「Xperia 1 II」を2週間使って感じた“反転攻勢”の仕上がり ただし内蔵アプリに不満も:石野純也のMobile Eye(3/3 ページ)
初の5G対応Xperiaとして発売される「Xperia 1 II」が、ドコモとauから出そろった。通信方式だけでなく、カメラも大きく進化。デザインもXperia 1より洗練され、“Xperiaの反転攻勢”を支える1台に仕上がっている。2週間ほどメインの端末として使い込んで分かったことをまとめたい。
内蔵ソフトウェアはオリジナリティーに欠けるところも
3.5mmのイヤフォンジャックも復活し、手持ちの有線イヤフォンを接続して使えるなど、音楽を楽しむ端末としても評価できる。音質もクリアで音にも厚みがある。AIを使って楽曲をハイレゾ相当にアップコンバートする「DSEE Ultimate」を新たに搭載していることも、音質のよさに貢献しているとみていいだろう。振動でサウンドの迫力を上げる「ダイナミックバイブレーション」も、引き続き搭載している。

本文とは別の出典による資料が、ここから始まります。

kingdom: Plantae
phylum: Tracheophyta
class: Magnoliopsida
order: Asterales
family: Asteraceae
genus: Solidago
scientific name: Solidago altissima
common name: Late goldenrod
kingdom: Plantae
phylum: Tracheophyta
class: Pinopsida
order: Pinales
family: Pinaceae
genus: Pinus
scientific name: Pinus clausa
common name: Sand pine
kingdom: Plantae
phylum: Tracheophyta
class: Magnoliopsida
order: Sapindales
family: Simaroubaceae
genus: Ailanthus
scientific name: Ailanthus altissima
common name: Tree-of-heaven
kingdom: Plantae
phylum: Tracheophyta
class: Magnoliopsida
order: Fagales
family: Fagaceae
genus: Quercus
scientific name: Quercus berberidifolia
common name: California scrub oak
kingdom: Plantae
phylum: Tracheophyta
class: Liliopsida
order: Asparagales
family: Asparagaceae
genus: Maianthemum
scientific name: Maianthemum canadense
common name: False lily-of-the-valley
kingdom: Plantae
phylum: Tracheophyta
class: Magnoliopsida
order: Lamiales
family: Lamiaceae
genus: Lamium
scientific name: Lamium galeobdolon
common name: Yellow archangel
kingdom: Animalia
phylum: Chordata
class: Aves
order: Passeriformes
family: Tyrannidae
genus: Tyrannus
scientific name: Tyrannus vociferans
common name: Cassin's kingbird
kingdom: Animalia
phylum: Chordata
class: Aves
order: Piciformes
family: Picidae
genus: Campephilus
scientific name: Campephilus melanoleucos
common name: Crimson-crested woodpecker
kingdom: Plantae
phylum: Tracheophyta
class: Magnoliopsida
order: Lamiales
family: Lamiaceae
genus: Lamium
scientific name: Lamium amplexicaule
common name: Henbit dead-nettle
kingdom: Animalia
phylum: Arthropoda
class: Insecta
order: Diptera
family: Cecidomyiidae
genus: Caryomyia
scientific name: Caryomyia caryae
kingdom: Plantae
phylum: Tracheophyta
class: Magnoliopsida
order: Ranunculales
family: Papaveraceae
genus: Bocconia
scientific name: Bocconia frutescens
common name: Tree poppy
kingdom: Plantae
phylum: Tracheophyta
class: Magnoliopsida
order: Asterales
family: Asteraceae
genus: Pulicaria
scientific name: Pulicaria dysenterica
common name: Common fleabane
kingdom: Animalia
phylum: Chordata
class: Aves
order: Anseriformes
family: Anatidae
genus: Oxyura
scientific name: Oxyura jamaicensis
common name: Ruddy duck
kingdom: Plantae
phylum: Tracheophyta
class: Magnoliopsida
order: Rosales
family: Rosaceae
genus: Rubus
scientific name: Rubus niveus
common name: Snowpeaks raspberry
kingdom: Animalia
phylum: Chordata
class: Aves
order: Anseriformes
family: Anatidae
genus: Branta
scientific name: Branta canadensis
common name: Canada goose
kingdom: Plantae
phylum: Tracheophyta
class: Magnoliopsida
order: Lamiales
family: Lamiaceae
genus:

ソニーモバイルはXperia 1以降、「好きを極めたい人々」にターゲットを絞り、刺さる人に深く刺さるスマートフォンを開発する方針を明確化した。ただ、Xperia 1のときは、まだ粗削りな部分が多く、売りであるカメラについても、強い“ソニー色”までは出せていなかった。一方のXperia 1 IIは、ディスプレイやカメラ、音楽再生機能が強化されたことで、その方向性がより分かりやすくなった印象を受ける。トレンドに乗った端末ではないかもしれないが、それがいい意味での個性になっている。
ただし、トレンドをやみくもに追わない方針が、少しだけ悪い方向に出てしまっている部分もある。内蔵アプリの少なさはその1つ。例えば、せっかくソニーモバイル独自のAIを活用した風の音を除去する機能が載っているにもかかわらず、ボイスレコーダーアプリが搭載されていない。ビジネスツールとして、最近ではどのスマートフォンにも当たり前のようにプリインストールされているため、いくら探してもボイスレコーダーが見つからないことに驚いてしまった。Google Playで探せばいい話だが、端末との相性もあって検証が手間になるため、標準で搭載されているに越したことはない。
また、Xperia 1 IIでは、ソニーモバイル独自の「アルバム」アプリも搭載されていない。写真を美しく表示してくれるXperiaのアルバムアプリは、使い勝手もよかっただけに、少々残念だ。確かに機能的にはGoogleフォトで管理すればいいし、重複しているところもあるのは事実だが、カメラにこだわっている端末であれば、写真を上手に見せるソニーモバイルならではの工夫も欲しかった。
カレンダーも同様で、Googleの標準アプリは、UIがこなれていない印象を受ける。21:9のディスプレイを存分に生かしたカレンダーアプリがあれば……と感じたところだ。文字入力アプリの「POBox Plus」も2019年10月以降の端末では廃止されており、Xperia 1 IIには搭載されていない。
アプリではないが、セキュリティ機能として、顔認証にも非対応。側面に搭載された電源キーと一体になった指紋センサーは使い勝手がいい半面、本体を持ち上げただけで画面点灯からロック解除までができる他のスマートフォンと比べると、まどろっこしさを感じる。
最後は少々辛口になってしまったが、ソニーモバイルが狙ったコンセプトは、Xperia 1 IIで完成に近づいたようにも感じている。ともすれば、トレンドに流され、どの端末も同じような機能や仕様になって選びづらくなっている中、Xperia 1 IIは同社のこだわりがしっかり伝わってくる。ハイエンドモデルのため、価格は10万円を超えてしまうが、その価値は十分あるスマートフォンだと評価できる。この機種を起点に、同社の反転攻勢にも期待したい。